Not that I have abandoned all hope of ever making Mr. Lahey's masterpiece. It's still on the to-bake list, and it still sounds intriguing. One day I'll get around to it, and see what all the fuss is about. I might even ignore the fact that thousands of bloggers before me has done the same, and write and tell you all about it.

makes 2 large pizzas

2 cups flour (this is where all bloggers start to discuss the virtues of different types of flour. I'm still new and stupid, so let's say plain)
8g sachet instant yeast
pinch of caster sugar
2 tablespoons olive oil
3/4 cup warm water

Preheat the oven to 200°C.

Sift flour into a bowl. Add the rest of the ingredients, and a pinch of salt, and mix until the dough comes together.

On a floured benchtop, knead the dough until elastic and springy, about 10 minutes. Divide into halves, roll out.

Add your toppings, and bake for 15-20 minutes, or until the crust is golden brown.


You might notice the absence of a photo of the finished pizza.
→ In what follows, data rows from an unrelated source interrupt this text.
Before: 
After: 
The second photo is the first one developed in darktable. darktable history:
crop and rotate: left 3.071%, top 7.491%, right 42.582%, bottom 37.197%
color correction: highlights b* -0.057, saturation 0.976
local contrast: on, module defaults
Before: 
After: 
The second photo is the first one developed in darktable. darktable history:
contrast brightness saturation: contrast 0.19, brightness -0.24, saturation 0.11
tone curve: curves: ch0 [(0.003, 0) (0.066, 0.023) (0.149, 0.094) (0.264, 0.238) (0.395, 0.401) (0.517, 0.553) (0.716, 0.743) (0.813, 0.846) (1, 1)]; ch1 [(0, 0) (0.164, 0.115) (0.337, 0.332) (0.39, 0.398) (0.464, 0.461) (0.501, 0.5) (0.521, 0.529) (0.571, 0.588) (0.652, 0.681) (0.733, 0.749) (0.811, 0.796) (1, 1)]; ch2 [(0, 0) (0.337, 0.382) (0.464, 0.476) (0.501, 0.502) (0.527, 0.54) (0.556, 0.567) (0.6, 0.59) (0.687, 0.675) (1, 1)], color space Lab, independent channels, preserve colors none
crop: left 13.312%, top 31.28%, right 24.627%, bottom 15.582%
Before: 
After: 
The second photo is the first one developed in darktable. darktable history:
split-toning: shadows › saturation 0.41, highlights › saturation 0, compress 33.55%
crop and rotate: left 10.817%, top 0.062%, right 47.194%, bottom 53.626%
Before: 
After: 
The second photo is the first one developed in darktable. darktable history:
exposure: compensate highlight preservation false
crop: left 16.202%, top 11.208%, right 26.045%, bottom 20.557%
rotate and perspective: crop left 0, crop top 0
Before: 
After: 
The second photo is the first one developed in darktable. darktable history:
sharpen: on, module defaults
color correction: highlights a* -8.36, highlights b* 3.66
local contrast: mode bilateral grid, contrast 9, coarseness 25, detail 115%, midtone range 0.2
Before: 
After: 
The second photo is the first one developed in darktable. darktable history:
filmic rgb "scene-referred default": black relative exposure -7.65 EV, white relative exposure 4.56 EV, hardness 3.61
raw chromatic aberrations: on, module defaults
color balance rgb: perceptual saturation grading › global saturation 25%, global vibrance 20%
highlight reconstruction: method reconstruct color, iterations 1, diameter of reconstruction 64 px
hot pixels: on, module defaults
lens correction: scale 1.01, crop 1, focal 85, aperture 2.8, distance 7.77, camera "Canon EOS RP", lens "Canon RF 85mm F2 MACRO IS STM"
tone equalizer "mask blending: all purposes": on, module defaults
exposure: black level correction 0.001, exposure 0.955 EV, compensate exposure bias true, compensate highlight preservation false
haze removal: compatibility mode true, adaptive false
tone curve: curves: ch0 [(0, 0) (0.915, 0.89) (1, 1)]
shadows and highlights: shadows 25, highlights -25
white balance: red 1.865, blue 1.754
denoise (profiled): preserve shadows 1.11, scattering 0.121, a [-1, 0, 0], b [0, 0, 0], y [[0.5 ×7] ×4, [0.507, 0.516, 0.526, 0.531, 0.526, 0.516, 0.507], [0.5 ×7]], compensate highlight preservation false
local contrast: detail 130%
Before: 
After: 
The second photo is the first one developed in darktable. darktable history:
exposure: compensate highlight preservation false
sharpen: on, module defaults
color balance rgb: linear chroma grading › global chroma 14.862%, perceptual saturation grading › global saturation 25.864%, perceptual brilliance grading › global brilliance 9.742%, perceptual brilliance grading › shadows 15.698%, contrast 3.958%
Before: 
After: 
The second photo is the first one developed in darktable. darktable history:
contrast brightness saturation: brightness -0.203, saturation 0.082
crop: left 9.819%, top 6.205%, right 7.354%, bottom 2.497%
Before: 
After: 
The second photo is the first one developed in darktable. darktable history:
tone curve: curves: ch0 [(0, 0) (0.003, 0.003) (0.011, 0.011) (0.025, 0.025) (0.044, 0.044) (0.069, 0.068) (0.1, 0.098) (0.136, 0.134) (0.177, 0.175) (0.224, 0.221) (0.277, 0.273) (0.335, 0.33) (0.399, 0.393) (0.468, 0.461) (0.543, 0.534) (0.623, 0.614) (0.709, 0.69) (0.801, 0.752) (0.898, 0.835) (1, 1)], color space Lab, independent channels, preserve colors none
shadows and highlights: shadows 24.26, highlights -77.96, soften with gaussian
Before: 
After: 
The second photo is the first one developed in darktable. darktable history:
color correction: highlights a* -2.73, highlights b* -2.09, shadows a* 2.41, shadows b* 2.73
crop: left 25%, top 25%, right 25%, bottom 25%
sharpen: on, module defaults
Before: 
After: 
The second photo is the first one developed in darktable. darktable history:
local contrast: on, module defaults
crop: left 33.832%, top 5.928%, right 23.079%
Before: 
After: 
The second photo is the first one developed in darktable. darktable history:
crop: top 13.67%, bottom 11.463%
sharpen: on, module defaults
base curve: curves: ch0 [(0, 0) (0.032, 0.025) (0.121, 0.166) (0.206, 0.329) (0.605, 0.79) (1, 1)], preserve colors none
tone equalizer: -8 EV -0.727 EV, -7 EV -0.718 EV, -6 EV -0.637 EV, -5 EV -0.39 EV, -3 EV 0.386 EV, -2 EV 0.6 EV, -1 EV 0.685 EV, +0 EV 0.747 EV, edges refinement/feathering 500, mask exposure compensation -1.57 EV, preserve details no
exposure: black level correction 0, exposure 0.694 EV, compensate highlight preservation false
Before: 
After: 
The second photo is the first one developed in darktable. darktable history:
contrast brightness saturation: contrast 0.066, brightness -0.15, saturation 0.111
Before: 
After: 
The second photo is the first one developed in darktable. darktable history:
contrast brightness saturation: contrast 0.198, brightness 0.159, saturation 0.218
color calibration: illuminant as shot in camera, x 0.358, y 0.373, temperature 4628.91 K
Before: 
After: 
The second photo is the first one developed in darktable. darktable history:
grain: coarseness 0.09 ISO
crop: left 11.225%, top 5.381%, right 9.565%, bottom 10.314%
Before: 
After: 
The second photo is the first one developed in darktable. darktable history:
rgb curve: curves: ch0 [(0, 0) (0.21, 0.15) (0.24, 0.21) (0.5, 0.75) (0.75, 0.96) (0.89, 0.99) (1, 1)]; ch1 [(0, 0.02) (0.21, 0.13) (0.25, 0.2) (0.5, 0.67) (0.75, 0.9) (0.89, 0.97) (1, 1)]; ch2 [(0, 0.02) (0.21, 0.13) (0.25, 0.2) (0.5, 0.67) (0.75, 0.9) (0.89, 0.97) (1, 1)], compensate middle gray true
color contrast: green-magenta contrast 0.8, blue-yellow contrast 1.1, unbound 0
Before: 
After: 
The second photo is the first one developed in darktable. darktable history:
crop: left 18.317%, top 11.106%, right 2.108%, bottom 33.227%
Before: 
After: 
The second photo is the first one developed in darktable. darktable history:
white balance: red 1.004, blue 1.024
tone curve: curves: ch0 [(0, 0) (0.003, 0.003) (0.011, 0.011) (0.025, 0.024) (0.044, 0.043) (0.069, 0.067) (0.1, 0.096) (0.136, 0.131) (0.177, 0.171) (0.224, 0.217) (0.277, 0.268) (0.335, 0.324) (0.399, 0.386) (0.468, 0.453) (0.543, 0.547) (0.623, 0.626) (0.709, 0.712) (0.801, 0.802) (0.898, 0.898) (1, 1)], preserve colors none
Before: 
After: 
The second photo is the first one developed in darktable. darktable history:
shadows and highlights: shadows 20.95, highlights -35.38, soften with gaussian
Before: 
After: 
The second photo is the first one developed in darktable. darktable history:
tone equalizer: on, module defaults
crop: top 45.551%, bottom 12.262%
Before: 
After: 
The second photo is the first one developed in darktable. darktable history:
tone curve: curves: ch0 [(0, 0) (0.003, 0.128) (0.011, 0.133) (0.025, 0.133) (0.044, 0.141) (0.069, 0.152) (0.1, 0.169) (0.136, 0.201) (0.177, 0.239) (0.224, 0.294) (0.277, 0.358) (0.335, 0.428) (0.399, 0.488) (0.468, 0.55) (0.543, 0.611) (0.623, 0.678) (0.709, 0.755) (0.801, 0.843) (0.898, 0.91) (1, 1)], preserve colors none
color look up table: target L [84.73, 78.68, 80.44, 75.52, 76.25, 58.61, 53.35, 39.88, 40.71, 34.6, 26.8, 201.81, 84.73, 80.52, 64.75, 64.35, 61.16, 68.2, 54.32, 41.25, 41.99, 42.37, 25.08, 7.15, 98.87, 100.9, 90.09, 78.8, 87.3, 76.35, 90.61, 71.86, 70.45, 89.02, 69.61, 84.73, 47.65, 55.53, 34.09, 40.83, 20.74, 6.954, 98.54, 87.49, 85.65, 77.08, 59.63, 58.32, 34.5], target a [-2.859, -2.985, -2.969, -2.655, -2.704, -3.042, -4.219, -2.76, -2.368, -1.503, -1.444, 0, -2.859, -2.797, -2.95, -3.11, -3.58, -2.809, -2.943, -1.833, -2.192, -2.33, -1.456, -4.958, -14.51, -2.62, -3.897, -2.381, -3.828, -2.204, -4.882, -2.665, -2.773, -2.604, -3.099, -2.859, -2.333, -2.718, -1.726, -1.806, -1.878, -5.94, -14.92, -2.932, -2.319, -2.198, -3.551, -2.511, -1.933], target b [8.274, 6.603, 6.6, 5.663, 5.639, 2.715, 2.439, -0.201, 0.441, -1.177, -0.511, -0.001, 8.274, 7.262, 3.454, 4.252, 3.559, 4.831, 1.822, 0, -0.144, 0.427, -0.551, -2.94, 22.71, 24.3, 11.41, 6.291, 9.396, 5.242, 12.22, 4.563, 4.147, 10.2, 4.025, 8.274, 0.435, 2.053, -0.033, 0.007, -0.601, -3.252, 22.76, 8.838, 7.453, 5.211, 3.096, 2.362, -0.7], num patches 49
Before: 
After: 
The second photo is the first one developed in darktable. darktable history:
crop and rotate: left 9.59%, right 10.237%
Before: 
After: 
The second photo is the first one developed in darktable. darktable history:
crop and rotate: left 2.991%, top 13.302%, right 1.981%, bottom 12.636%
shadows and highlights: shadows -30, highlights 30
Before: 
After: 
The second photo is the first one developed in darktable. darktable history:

That is because the  Little Girl demanded a drink the moment the pizza went into the oven, and I lost track of time. Fabulous Man was on the phone, so nobody was looking out for dinner. In short, it burnt. Not a lot. It was very delicious after we cut off the burnt edges, but still not good enough to take a photo of. Instead, please accept a photo of an original piece of artwork of mine, called Flower. I know it will make up for it.